Having a native-English language person edit the grammar will leave a better impression on your readers – always be conscious that other people with superior English will be reading what you write; strive to meet the challenge.
March 30, 2013 at 7:35 pm
Robert,
First, thanks for your candid feedback.
Second, I will make sure we spend more time into editing and reviewing the content from now on. Upon review of this particular post, we found and fixed few typos.
Regards,
NM
April 1, 2013 at 12:16 pm
I’d just like to second the request for optional multifactor authentication. Perhaps through SMS or Google Authenticator.
April 8, 2013 at 3:33 pm
For multifactor authentication, please note that I, personally, don’t have (or want) a cell phone; I don’t want to be forced to use anything related to Facebook or Google against my will. If MFA is optional, that will be fine. Thanks.
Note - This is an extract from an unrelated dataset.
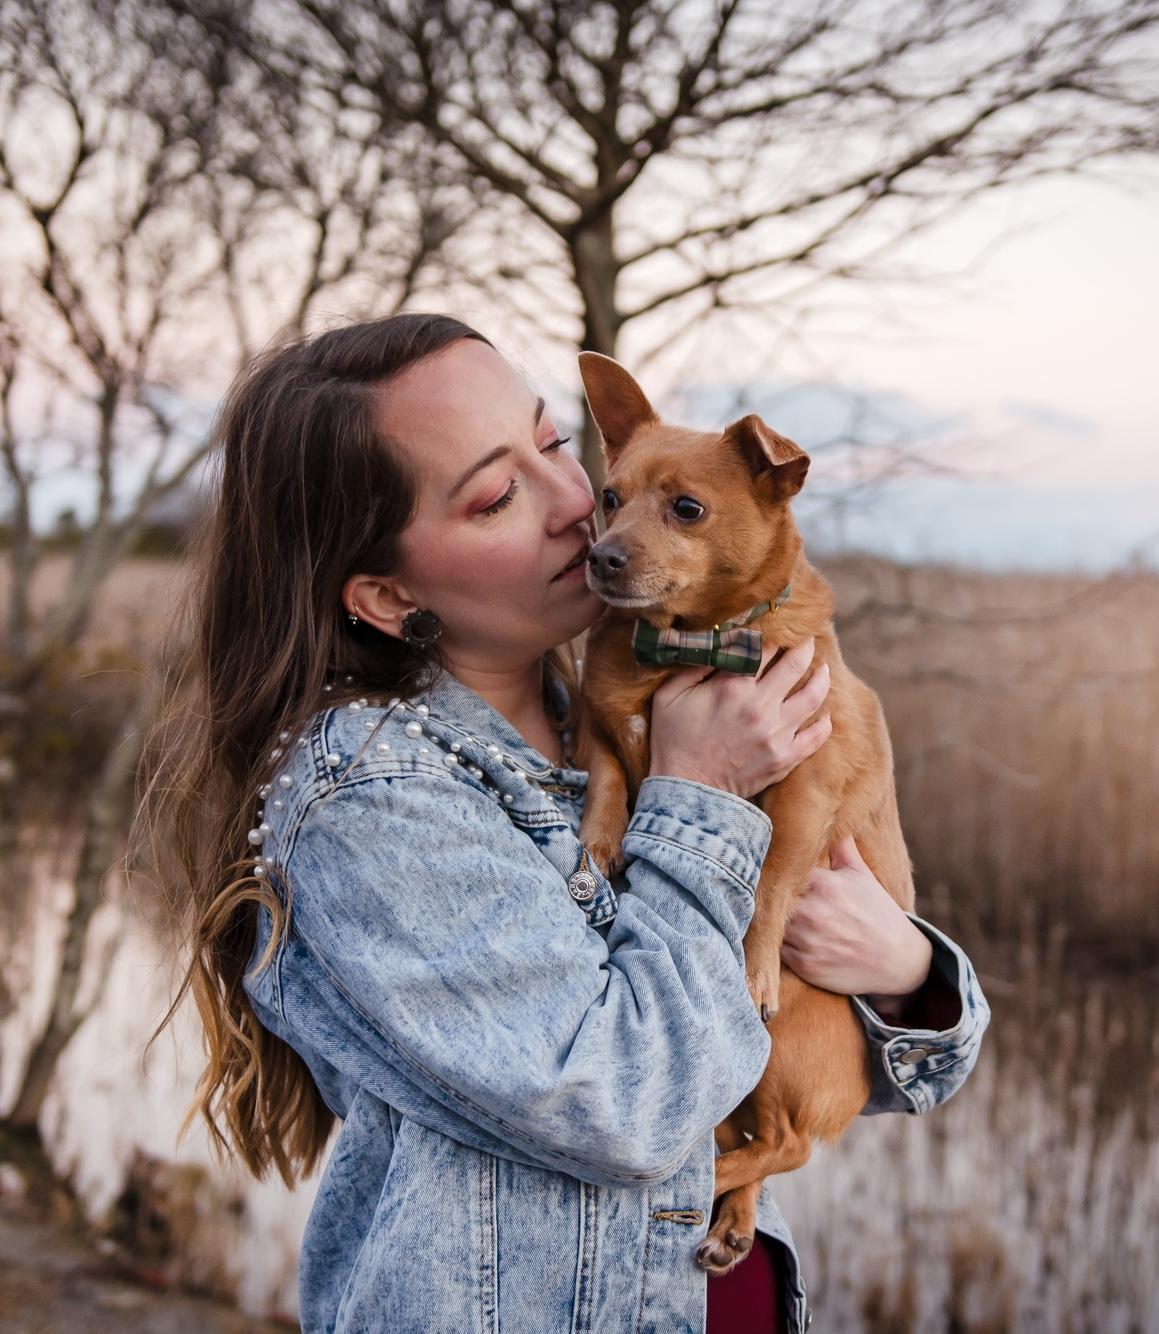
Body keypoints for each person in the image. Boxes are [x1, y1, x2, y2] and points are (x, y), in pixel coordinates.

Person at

April 14, 2013 at 11:23 am
If It an`t broke don`t try and fix It.Some folk`s are sometimes asking for to much ! I don”t use a Cell Phone for my Business either,There is a time and place for some business to use these devices.Call me old fashioned but I am still in Business
April 14, 2013 at 9:10 pm
I think there is some confusion here. Multifactor authentication has nothing to do with phones. It’s an additional layer of security when you login. Most banks already have this to protect your account from a simple password theft. It can be as simple as asking for an additional security question, or as complex as requiring you to register each machine that you access QuickBooks from. Hackers have gotten much more sophisticated about cracking passwords, and QuickBooks contains a lot of sensitive financial information.
I have had my Facebook, Windows messenger, Hotmail, and Sony PlayStation all hacked. Multifactor authentication can prevent this.
May 7, 2013 at 9:00 am
[...] are highly secure. The data centers are Tier-4, the highest level possible. See this article on QuickBooks Online Security for more details. Privacy is a trickier issue. Intuit’s user agreement says that they may use [...]
May 7, 2013 at 9:59 am
Please clarify – The data center description sounds as if the Tier 4 facility is a separate entity. Are the physical data centers owned and managed by Intuit?
It would be unusual for an outside legal entity host to allow Intuit employees to directly secure a data center area.
By design, Intuit’s data contents could be remote key encryption-controlled by Intuit – but, that is different from physically securing the hypervisor equipment. Many cloud Hypervisor architecture deployments are susceptable to higher physical security risks from trusted insiders. Additional security measures – like encryption – can often be difficult to coordinate to implement compensating controls.
May 7, 2013 at 10:20 am
I believe the phone was mentioned above, because there are many MFA solutions that include sending a temp SMS code to a pre-authorized phone number, and others have a token generator on the phone that works like SecureID.